The lyrical intensity and absolute focus of the lines is what makes these poems so dense, so complex, so compelling. Working primarily at the level of image, they abide in abstraction; but it’s the kind of abstraction that contains multiple possibilities rather than mushy vagueness.
“An illuminated memory, a gallery haunted by
the shadow of what I wait for.
It’s not true that it will come. It’s not true that it won’t.”
That we never quite know what is being referred to, a memory, as shadow, a haunting. Something waiting and waited for. Something that both will and will not come. But that the referent is abstract only adds to the possibilities of it, by virtue of the certainty of the language. That’s a great virtue of this translation: Siegert trusts Pizarnik’s language, herself, and her readers enough to avoid the temptation to clarify, and thereby reduce the possibilities of the poem.
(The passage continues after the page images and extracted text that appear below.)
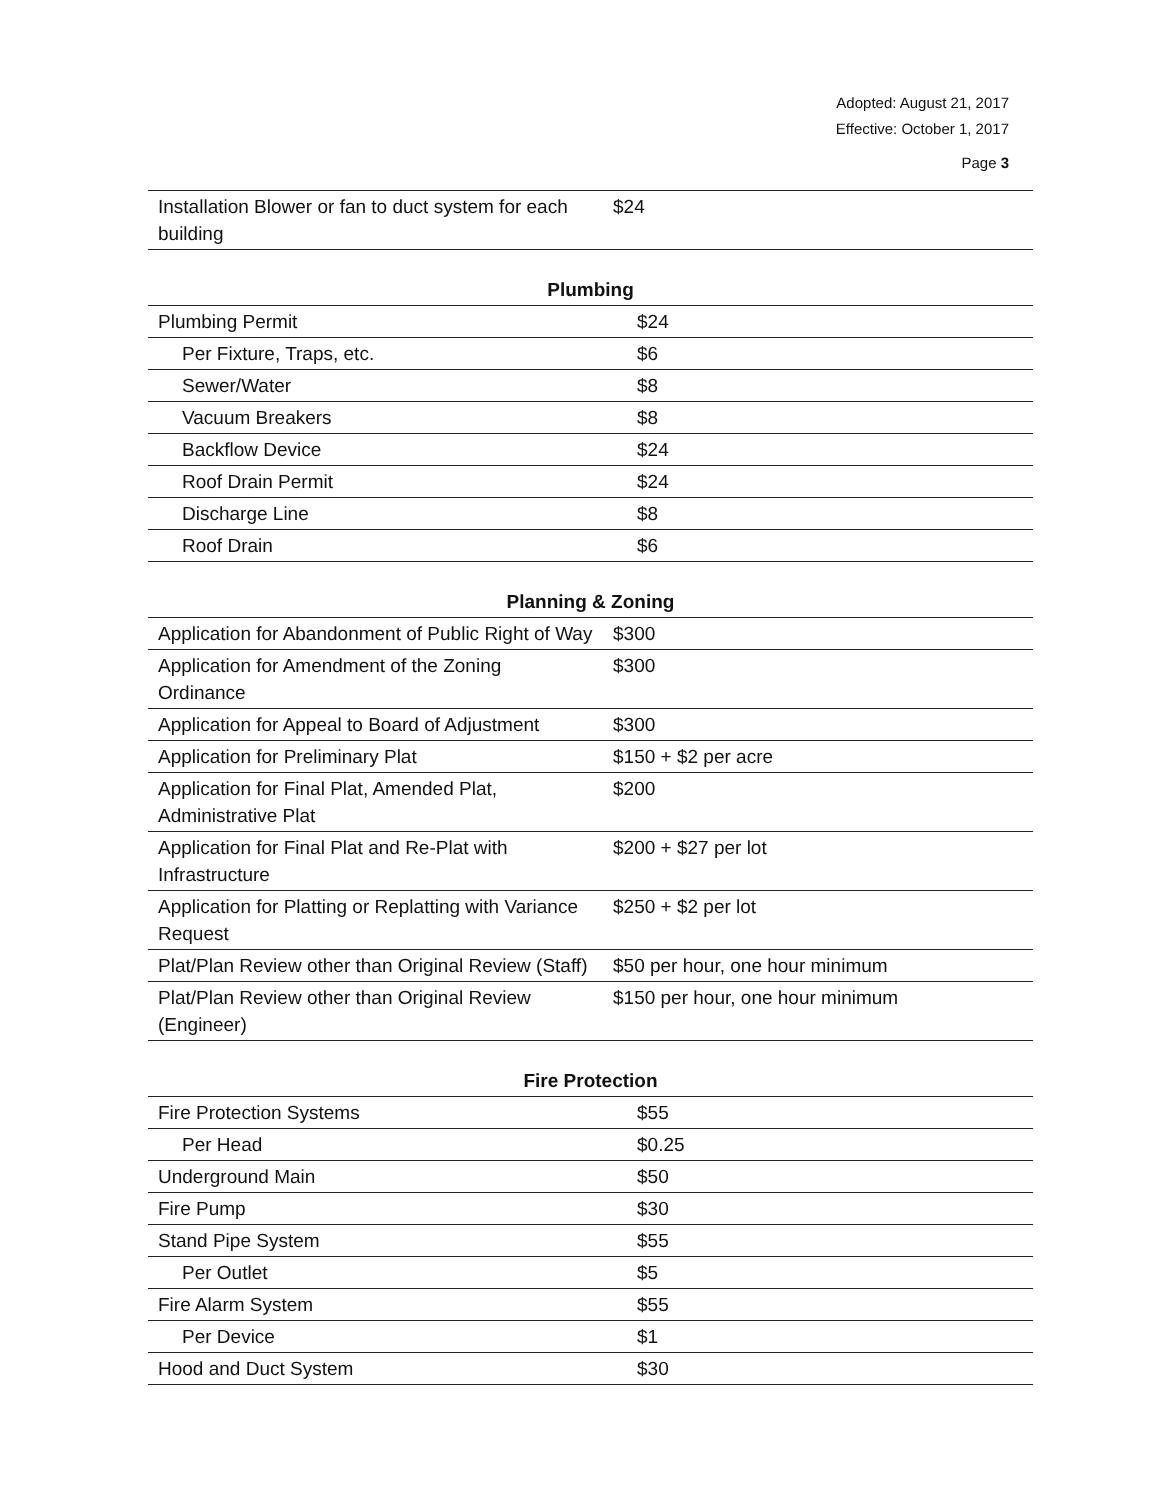Adopted: August 21, 2017
Effective: October 1, 2017
Page 3
| Installation Blower or fan to duct system for each building | $24 |
| Plumbing | |
| --- | --- |
| Plumbing Permit | $24 |
| Per Fixture, Traps, etc. | $6 |
| Sewer/Water | $8 |
| Vacuum Breakers | $8 |
| Backflow Device | $24 |
| Roof Drain Permit | $24 |
| Discharge Line | $8 |
| Roof Drain | $6 |
| Planning & Zoning | |
| --- | --- |
| Application for Abandonment of Public Right of Way | $300 |
| Application for Amendment of the Zoning Ordinance | $300 |
| Application for Appeal to Board of Adjustment | $300 |
| Application for Preliminary Plat | $150 + $2 per acre |
| Application for Final Plat, Amended Plat, Administrative Plat | $200 |
| Application for Final Plat and Re-Plat with Infrastructure | $200 + $27 per lot |
| Application for Platting or Replatting with Variance Request | $250 + $2 per lot |
| Plat/Plan Review other than Original Review (Staff) | $50 per hour, one hour minimum |
| Plat/Plan Review other than Original Review (Engineer) | $150 per hour, one hour minimum |
| Fire Protection | |
| --- | --- |
| Fire Protection Systems | $55 |
| Per Head | $0.25 |
| Underground Main | $50 |
| Fire Pump | $30 |
| Stand Pipe System | $55 |
| Per Outlet | $5 |
| Fire Alarm System | $55 |
| Per Device | $1 |
| Hood and Duct System | $30 |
One of my favorite moments in the book is poem 9:
“These fossils gleaming in the night,
these words like precious stones
in the living throat of an ossified bird,
this gorgeous green,
this searing lilac,
this heart that is nothing but mystery.”
The anaphora of demonstrative pronouns that again expand into image shifts the tone, in my mind, to something mythic. Diana’s Tree, at once an alchemical reference and a mythological one (among others), layers itself as context through these poems. There is something both mythic and alchemical about these poems, branching as they do from a single, unseen trunk; luminous and illuminated; translucent; precise, almost scientific, and magical. And there is something mythic too: the hunt appears in allusion and the poet is both hunter and hunted. “It’s not true that it will come. It’s not true that it won’t.”
Octavio Paz’s brilliant introduction plays with the various interpretations of the title, is almost a poem in itself, a poem that weaves itself around and through Pizarnik’s book. I’m haunted by the image of the transparent tree, visible only to some.
And haunted, and hunted, is how I feel reading these poems. They strike like little arrows, they linger like ghosts. “these threads capture the shadows / and force them to account for the silence / these threads bind your sight to the sob”
Siegert’s given a gift in these renderings of Pizarnik. She has impressively created the lyric and the precision of these poems, while maintaining their radical openness, and radical intimacy.